Having already done their part to shake up several industries, Apple officially unveiled what the company hopes is the next phase in textbooks. Starting today, iBooks 2 will be available in the iTunes App Store. The update will provide access to Apple’s new breed of interactive textbooks, which are aimed at high school students and will cost $14.99 each. To help populate the store, the company is also launching iBooks Author, a self-publishing application for authors.
Apple’s new digital textbooks will be available through the iBookstore and will feature much more rich and interactive components than their existing, consumer-focused e-books. In a demo at today’s press event in New York City, the company demoed a science textbook complete with video, rich graphics, multitouch support and thumbnail-based navigation.
Textbooks sold through iBooks 2 will allow for a far more interactive learning experience than their paper counterparts. Glossary terms can be looked up instantly, the index of each book contains links to the appropriate sections and each chapter closes out with an interactive Q&A for students. Books can come with built-in flash cards for memorization as well as any additional multimedia or Web-based resources that could aide in the learning process.
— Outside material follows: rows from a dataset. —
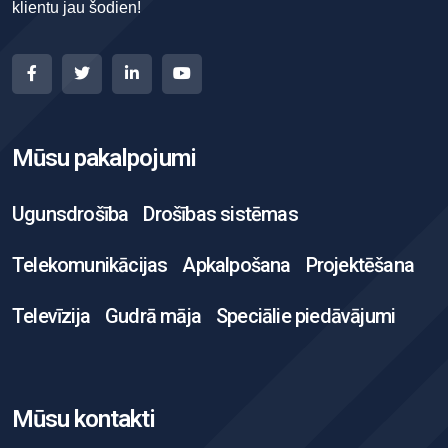
klientu jau šodien!
Mūsu pakalpojumi
Ugunsdrošība
Drošības sistēmas
Telekomunikācijas
Apkalpošana
Projektēšana
Televīzija
Gudrā māja
Speciālie piedāvājumi
Mūsu kontakti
To bring this new initiative to market, Apple partnered with textbook publishers Pearson, McGraw Hill and Houghton Mifflin Harcourt. Initially, the textbooks will largely be geared toward high school students, but it sounds like there are plans to expand to other levels of education in time.
Fulfilling Steve Jobs’ Vision
In his official biography of Apple’s late cofounder, Walter Isaacson revealed that in addition to television and photography, one industry Steve Jobs was hoping to revolutionize next was textbooks, which he saw as being “ripe for digital destruction.”
Today’s demonstration very much echoed Jobs’ vision for textbooks, which he saw as cumbersome, heavy and slow to update. By contrast, the iPad is portable, interactive and of course quite easy to update with new information.
Apple also unveiled a new iTunes U app, which gives teachers more digital tools to stay organized and communicate with their students.
This is not an all together shocking direction for Apple to move into, considering its somewhat recent foray into e-books with iBooks and how the iPad is already being used for educational purposes. That the tablet form factor makes for a potentially excellent educational tool is not at all a new concept, and it’s one that Apple has already been using to help sell the iPad pretty much since day one.